BURNAWAY Magazine presents ROAD TRIP, a summer photo series covering critics Lilly Lampe’s and Alex Robins’s path as they make a circuitous journey from Atlanta to Brooklyn. Below find final highlights from the road!
There were a few stops and sites that didn’t make it into our other posts, but are certainly worth mentioning:
We had an amazing pizza dinner in Robbinsdale, MN of all places at Pig Ate My Pizza. Not pictured: chicken mole pizza, ribs, and carrot and ginger soup. The farm to table movement has officially arrived in Minnesota.
Between Minnesota and Chicago we camped in Spring Green, Wisconsin, home of the House on the Rock, Taliesin, and not much else.
The House on the Rock is a large and unique structure designed by Alex Jordan Jr. which today houses a variety of automatons, collections of oddities, and a large merry-go-round.
There’s an eccentric air to the whole enterprise, which is today the most popular tourist attraction in Wisconsin.
Just a few miles down the road from the House on the Rock is Frank Lloyd Wright’s Taliesin.

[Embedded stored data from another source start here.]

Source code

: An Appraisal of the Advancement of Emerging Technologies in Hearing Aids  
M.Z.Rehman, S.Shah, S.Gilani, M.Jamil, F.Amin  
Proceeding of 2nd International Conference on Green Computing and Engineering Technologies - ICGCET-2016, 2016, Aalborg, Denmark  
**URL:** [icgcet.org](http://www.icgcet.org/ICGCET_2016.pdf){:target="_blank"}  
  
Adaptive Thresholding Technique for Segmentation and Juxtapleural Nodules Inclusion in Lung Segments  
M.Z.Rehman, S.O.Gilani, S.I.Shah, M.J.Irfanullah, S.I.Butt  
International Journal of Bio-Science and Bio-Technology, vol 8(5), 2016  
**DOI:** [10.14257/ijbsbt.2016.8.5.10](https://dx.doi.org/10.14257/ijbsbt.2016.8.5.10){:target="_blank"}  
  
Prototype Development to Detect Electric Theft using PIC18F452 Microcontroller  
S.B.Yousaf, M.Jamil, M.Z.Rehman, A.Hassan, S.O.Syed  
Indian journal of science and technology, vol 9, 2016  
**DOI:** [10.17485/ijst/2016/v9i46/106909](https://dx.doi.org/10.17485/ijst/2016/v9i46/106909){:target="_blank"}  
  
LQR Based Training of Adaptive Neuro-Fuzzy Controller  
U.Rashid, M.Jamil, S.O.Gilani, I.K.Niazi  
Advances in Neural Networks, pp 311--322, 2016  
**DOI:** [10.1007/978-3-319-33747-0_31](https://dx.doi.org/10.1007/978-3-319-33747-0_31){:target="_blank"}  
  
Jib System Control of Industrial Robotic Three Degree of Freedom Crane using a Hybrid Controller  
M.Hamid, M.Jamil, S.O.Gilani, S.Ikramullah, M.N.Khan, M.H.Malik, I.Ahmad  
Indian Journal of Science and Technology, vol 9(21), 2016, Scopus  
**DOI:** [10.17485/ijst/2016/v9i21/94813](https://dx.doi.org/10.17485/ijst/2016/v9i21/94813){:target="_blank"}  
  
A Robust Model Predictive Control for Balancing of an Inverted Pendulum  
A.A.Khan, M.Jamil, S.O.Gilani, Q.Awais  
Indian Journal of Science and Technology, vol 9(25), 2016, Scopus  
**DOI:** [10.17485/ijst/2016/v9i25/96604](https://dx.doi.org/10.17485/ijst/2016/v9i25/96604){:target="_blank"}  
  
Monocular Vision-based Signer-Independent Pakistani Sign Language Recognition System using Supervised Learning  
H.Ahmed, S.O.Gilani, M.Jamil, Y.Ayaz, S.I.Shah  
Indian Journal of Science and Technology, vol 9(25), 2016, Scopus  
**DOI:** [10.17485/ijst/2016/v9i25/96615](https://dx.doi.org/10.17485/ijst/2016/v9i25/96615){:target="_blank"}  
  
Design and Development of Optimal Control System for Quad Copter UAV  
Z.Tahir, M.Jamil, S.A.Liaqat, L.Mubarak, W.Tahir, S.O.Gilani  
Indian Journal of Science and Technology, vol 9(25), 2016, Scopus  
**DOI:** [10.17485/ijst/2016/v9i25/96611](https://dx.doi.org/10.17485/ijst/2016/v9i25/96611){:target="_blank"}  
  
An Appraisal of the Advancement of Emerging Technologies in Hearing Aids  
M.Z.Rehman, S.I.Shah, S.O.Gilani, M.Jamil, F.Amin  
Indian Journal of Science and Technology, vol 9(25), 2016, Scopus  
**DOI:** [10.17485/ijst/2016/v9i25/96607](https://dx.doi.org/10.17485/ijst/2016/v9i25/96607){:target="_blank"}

Wright had high aspirations for Taliesin and intended it to be both his summer home and a teaching school for young architects. He moved in with his mistress, Mamah Borthwick Cheney, who had been married to his client Edwin Cheney, and her two children after leaving his wife and family behind in Chicago.
Taliesin, however, became a site of tragedy and grief for Wright. While Wright was away working on a commission in Chicago, a manservant by the name of Julian Carlton set fire to the building and murdered seven people, including Cheney and her children, as they tried to escape.

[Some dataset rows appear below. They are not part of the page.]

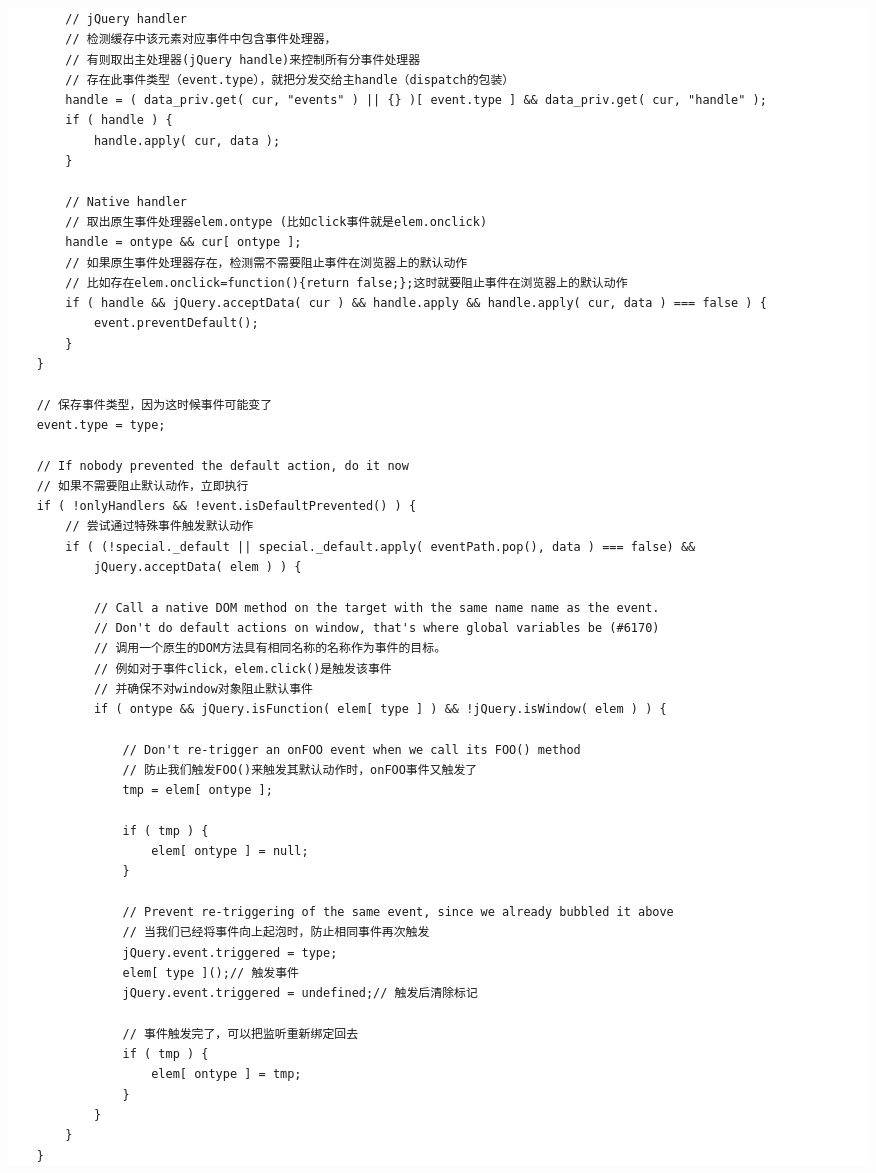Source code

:            // jQuery handler
            // 检测缓存中该元素对应事件中包含事件处理器，
            // 有则取出主处理器(jQuery handle)来控制所有分事件处理器
            // 存在此事件类型（event.type），就把分发交给主handle（dispatch的包装）
            handle = ( data_priv.get( cur, "events" ) || {} )[ event.type ] && data_priv.get( cur, "handle" );
            if ( handle ) {
                handle.apply( cur, data );
            }

            // Native handler
            // 取出原生事件处理器elem.ontype (比如click事件就是elem.onclick)     
            handle = ontype && cur[ ontype ];
            // 如果原生事件处理器存在，检测需不需要阻止事件在浏览器上的默认动作
            // 比如存在elem.onclick=function(){return false;};这时就要阻止事件在浏览器上的默认动作
            if ( handle && jQuery.acceptData( cur ) && handle.apply && handle.apply( cur, data ) === false ) {
                event.preventDefault();
            }
        }

        // 保存事件类型，因为这时候事件可能变了
        event.type = type;

        // If nobody prevented the default action, do it now
        // 如果不需要阻止默认动作，立即执行
        if ( !onlyHandlers && !event.isDefaultPrevented() ) {
            // 尝试通过特殊事件触发默认动作
            if ( (!special._default || special._default.apply( eventPath.pop(), data ) === false) &&
                jQuery.acceptData( elem ) ) {

                // Call a native DOM method on the target with the same name name as the event.
                // Don't do default actions on window, that's where global variables be (#6170)
                // 调用一个原生的DOM方法具有相同名称的名称作为事件的目标。
                // 例如对于事件click，elem.click()是触发该事件
                // 并确保不对window对象阻止默认事件
                if ( ontype && jQuery.isFunction( elem[ type ] ) && !jQuery.isWindow( elem ) ) {

                    // Don't re-trigger an onFOO event when we call its FOO() method
                    // 防止我们触发FOO()来触发其默认动作时，onFOO事件又触发了
                    tmp = elem[ ontype ];

                    if ( tmp ) {
                        elem[ ontype ] = null;
                    }

                    // Prevent re-triggering of the same event, since we already bubbled it above
                    // 当我们已经将事件向上起泡时，防止相同事件再次触发
                    jQuery.event.triggered = type;
                    elem[ type ]();// 触发事件
                    jQuery.event.triggered = undefined;// 触发后清除标记

                    // 事件触发完了，可以把监听重新绑定回去
                    if ( tmp ) {
                        elem[ ontype ] = tmp;
                    }
                }
            }
        }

We didn’t have time to do the tour (and at $50 a head, it’s one of the more expensive Frank Lloyd Wright houses to see) but drove around the exterior.
In Buffalo, NY—our first stop after Toronto and Niagara—we did tour Wright’s Martin House. This sprawling multi-house complex is considered one of the best examples of Wright’s Prairie Style. It’s been beautifully restored and was a real treat to see.
Buffalo has several other notable architectural sites, including Louis Sullivan’s Prudential (originally Guaranty) Building. The exterior combines masonry and terra cotta detailing to a wonderfully ornate effect.
We couldn’t make a trip to Buffalo without stopping by the Albright-Knox Art Gallery. Though we enjoyed the exhibitions, I was most taken with some gems in the permanent collection…
like Sol Lewitt’s Wall Drawing #1268 Scribbles, which fills a stairwell…
…Rachel Whiteread’s Untitled (Domestic), 2002 installed with Tracey Emin’s Only God Knows I’m Good, 2009, and Jenny Holzer’s Untitled (The Buffalo Installation), 1991.
We ended our summer adventures in Mill Run, PA at Wright’s famed Fallingwater house.
Built over a thirty-foot waterfall over thirty years after the Martin House, Fallingwater is a dramatic departure from the Prairie style and the finest example of Wright’s Organic work.
Thanks for following us on our travels!